Concerning vengeance, or revenge, I find that natural temperaments differ curiously on this point. Some are more prone to revenge an insult, others rather cry for vengeance on cruelty. The Christian is taught not to seek vengeance for a private wrong, as such. We may seek restitution, or compensation, but that is not vengeance. It is not vengeance, it is only the exaction of the fulfilment of (an involuntary) contract, if I compel him who has robbed me of property to the extent of five hundred dollars to pay me in a note to that amount.

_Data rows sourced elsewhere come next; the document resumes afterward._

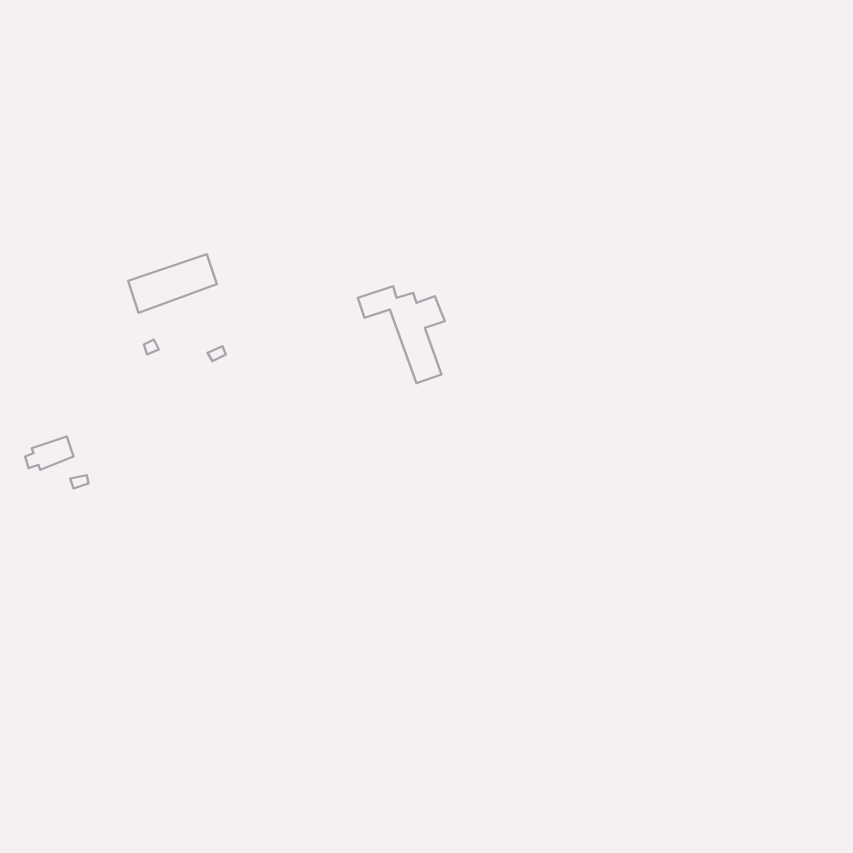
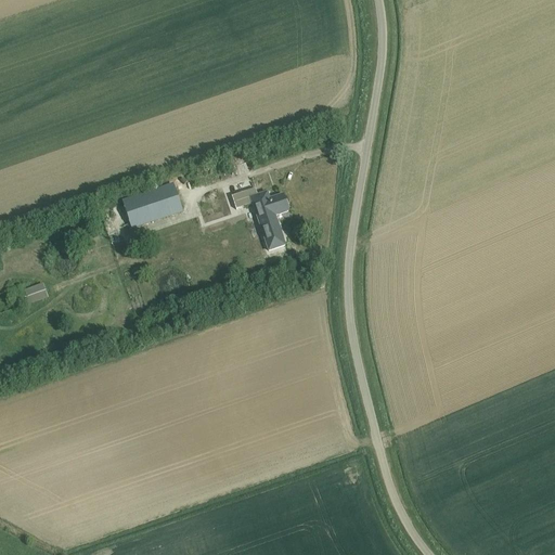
building: [128,254,217,313] -> [124,186,181,224]

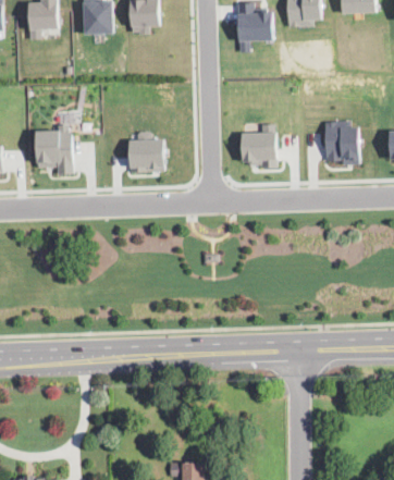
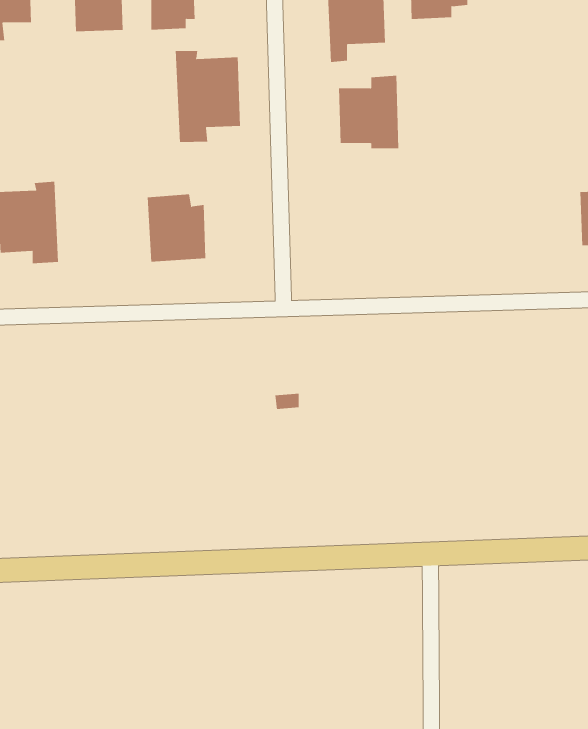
building: none -> [175,50,240,143]
building: [323,121,359,165] -> none
building: [241,123,278,168] -> [338,75,399,149]

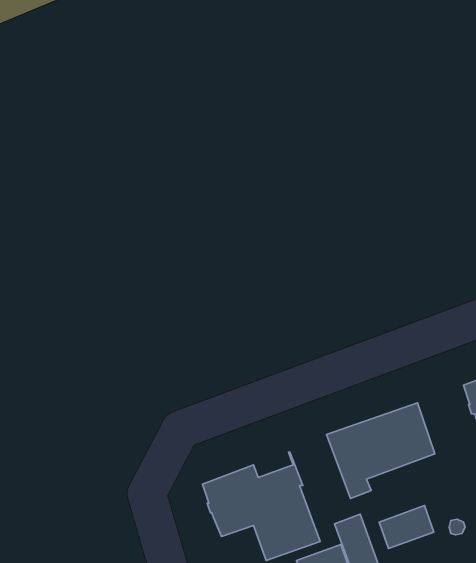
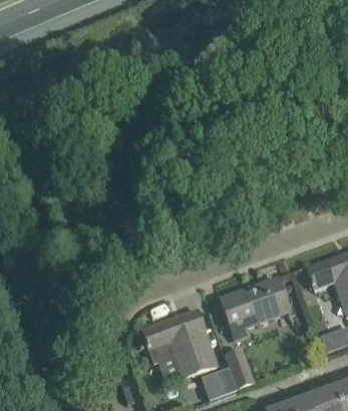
building: [379,506,434,549] -> none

It would be vengeance were I to horsewhip him for it. That the law will not allow. In civilized countries the law has gradually by slow degrees assumed to itself the function of avenging wrong done by one private citizen to another. The law punishes wrong-doers on public grounds, by way of public example, as a deterrent. In that light I do well to bring the man who has injured me to public justice, not exactly because he has injured me (I forgive him that), but reipublicae causa, that he may not go on injuring others. This is the sense of the text, Vengeance is mine, saith the Lord (Deut. xxii, 35; Rom. xii, 19). The retribution meted out by the criminal law of the State is the vengeance of the Lord, whose minister the civil magistrate is. He beareth not the sword in vain, for he is God's minister, doing justice unto anger upon him that doth ill (Rom. xiii, 4).

An old writer has said: "It is praiseworthy to be patient under one's own wrongs, but the height of impiety to dissemble injuries done to God." We feel a righteous indignation at injuries done to the Church, but commonly we must forego vengeance; for in these days no public authority is concerned to avenge such wrongs, and we must not take the business into private hands. Even under injuries done to Himself Our Lord teaches us patience. His Apostles were to be as sheep in the midst of wolves (Matt. x, 16). When James and John would have called down fire from heaven upon the Samaritan town that shut its gates to their Master, He restrained them with the words, Ye know not of what spirit ye are (Luke ix, 55).